(Plain-text document sources)
/---
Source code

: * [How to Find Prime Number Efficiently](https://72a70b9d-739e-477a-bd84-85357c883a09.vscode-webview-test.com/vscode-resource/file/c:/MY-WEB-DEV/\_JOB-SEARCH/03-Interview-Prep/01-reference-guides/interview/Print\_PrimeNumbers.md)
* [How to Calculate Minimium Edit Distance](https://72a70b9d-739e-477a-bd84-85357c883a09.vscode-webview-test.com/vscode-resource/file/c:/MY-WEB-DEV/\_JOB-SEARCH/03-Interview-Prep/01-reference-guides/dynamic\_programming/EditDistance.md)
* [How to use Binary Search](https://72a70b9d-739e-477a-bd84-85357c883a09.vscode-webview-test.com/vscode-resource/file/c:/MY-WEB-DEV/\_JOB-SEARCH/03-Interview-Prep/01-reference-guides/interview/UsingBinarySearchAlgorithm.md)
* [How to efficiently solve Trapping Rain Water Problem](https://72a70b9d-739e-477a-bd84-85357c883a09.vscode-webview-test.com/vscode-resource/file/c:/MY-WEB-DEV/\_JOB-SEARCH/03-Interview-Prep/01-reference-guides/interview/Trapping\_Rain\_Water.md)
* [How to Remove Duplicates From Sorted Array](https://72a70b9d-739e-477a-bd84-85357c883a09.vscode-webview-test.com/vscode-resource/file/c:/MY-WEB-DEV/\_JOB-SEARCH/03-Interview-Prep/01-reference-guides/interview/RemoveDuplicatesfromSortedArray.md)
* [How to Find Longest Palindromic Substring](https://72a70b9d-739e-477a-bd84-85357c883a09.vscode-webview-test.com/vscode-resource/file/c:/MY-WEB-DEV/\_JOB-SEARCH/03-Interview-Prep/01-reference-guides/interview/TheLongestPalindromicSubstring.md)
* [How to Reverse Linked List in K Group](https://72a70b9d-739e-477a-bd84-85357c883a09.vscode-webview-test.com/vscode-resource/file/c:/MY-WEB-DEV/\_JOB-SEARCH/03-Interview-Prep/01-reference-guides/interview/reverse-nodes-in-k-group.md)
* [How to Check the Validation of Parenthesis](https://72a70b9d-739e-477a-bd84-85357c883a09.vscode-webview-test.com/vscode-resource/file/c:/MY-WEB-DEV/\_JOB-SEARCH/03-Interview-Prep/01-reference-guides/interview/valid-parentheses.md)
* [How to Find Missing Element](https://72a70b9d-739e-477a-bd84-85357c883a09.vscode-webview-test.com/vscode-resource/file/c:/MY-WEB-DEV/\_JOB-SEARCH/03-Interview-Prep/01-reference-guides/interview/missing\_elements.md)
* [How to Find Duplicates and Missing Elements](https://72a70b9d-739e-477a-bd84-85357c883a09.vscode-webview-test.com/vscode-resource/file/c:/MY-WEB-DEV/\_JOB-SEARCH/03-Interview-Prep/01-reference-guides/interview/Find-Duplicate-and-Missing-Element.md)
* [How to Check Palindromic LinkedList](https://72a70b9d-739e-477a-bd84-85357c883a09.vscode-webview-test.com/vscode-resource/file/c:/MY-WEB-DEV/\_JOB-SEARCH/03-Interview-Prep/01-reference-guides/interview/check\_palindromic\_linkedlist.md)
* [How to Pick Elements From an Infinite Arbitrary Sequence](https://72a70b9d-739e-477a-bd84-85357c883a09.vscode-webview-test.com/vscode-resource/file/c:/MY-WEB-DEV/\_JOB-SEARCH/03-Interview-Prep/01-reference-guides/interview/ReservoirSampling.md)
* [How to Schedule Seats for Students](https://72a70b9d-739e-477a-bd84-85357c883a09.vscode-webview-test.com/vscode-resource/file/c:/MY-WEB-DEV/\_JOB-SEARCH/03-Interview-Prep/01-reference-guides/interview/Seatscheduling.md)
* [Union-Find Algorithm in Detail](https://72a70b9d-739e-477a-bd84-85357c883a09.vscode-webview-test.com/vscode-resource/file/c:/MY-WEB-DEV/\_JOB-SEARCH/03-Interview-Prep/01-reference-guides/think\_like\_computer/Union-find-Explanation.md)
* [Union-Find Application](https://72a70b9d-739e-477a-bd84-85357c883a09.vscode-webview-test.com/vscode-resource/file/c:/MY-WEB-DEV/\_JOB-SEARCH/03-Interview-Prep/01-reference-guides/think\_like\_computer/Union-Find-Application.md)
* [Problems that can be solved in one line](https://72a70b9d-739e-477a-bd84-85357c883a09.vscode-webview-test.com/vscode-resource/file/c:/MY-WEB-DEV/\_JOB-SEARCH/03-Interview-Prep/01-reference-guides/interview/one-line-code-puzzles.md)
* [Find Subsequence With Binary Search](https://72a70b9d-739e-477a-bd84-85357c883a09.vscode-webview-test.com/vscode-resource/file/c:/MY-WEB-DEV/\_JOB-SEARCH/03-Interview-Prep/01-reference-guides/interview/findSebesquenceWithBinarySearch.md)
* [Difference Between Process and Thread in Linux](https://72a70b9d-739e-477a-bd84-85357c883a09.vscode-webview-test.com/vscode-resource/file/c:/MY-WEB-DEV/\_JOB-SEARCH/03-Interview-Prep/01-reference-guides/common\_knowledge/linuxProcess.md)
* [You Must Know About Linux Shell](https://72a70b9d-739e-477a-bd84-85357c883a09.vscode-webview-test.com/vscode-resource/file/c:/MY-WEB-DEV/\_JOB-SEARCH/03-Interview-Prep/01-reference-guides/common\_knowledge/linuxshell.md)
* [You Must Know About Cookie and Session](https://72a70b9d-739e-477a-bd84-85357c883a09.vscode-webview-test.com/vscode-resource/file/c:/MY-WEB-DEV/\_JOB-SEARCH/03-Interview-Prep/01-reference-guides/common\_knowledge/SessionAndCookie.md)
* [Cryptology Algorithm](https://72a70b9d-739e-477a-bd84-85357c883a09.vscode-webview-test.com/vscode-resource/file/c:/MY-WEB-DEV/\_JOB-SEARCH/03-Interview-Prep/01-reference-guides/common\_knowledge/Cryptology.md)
\---
Among the entries above, the line containing "[How to Schedule", the line containing "Know About Linux", and all lines between them are to be restated word for word; nothing else belongs in the reply.

* **Answer area**
* [How to Schedule Seats for Students](https://72a70b9d-739e-477a-bd84-85357c883a09.vscode-webview-test.com/vscode-resource/file/c:/MY-WEB-DEV/\_JOB-SEARCH/03-Interview-Prep/01-reference-guides/interview/Seatscheduling.md)
* [Union-Find Algorithm in Detail](https://72a70b9d-739e-477a-bd84-85357c883a09.vscode-webview-test.com/vscode-resource/file/c:/MY-WEB-DEV/\_JOB-SEARCH/03-Interview-Prep/01-reference-guides/think\_like\_computer/Union-find-Explanation.md)
* [Union-Find Application](https://72a70b9d-739e-477a-bd84-85357c883a09.vscode-webview-test.com/vscode-resource/file/c:/MY-WEB-DEV/\_JOB-SEARCH/03-Interview-Prep/01-reference-guides/think\_like\_computer/Union-Find-Application.md)
* [Problems that can be solved in one line](https://72a70b9d-739e-477a-bd84-85357c883a09.vscode-webview-test.com/vscode-resource/file/c:/MY-WEB-DEV/\_JOB-SEARCH/03-Interview-Prep/01-reference-guides/interview/one-line-code-puzzles.md)
* [Find Subsequence With Binary Search](https://72a70b9d-739e-477a-bd84-85357c883a09.vscode-webview-test.com/vscode-resource/file/c:/MY-WEB-DEV/\_JOB-SEARCH/03-Interview-Prep/01-reference-guides/interview/findSebesquenceWithBinarySearch.md)
* [Difference Between Process and Thread in Linux](https://72a70b9d-739e-477a-bd84-85357c883a09.vscode-webview-test.com/vscode-resource/file/c:/MY-WEB-DEV/\_JOB-SEARCH/03-Interview-Prep/01-reference-guides/common\_knowledge/linuxProcess.md)
* [You Must Know About Linux Shell](https://72a70b9d-739e-477a-bd84-85357c883a09.vscode-webview-test.com/vscode-resource/file/c:/MY-WEB-DEV/\_JOB-SEARCH/03-Interview-Prep/01-reference-guides/common\_knowledge/linuxshell.md)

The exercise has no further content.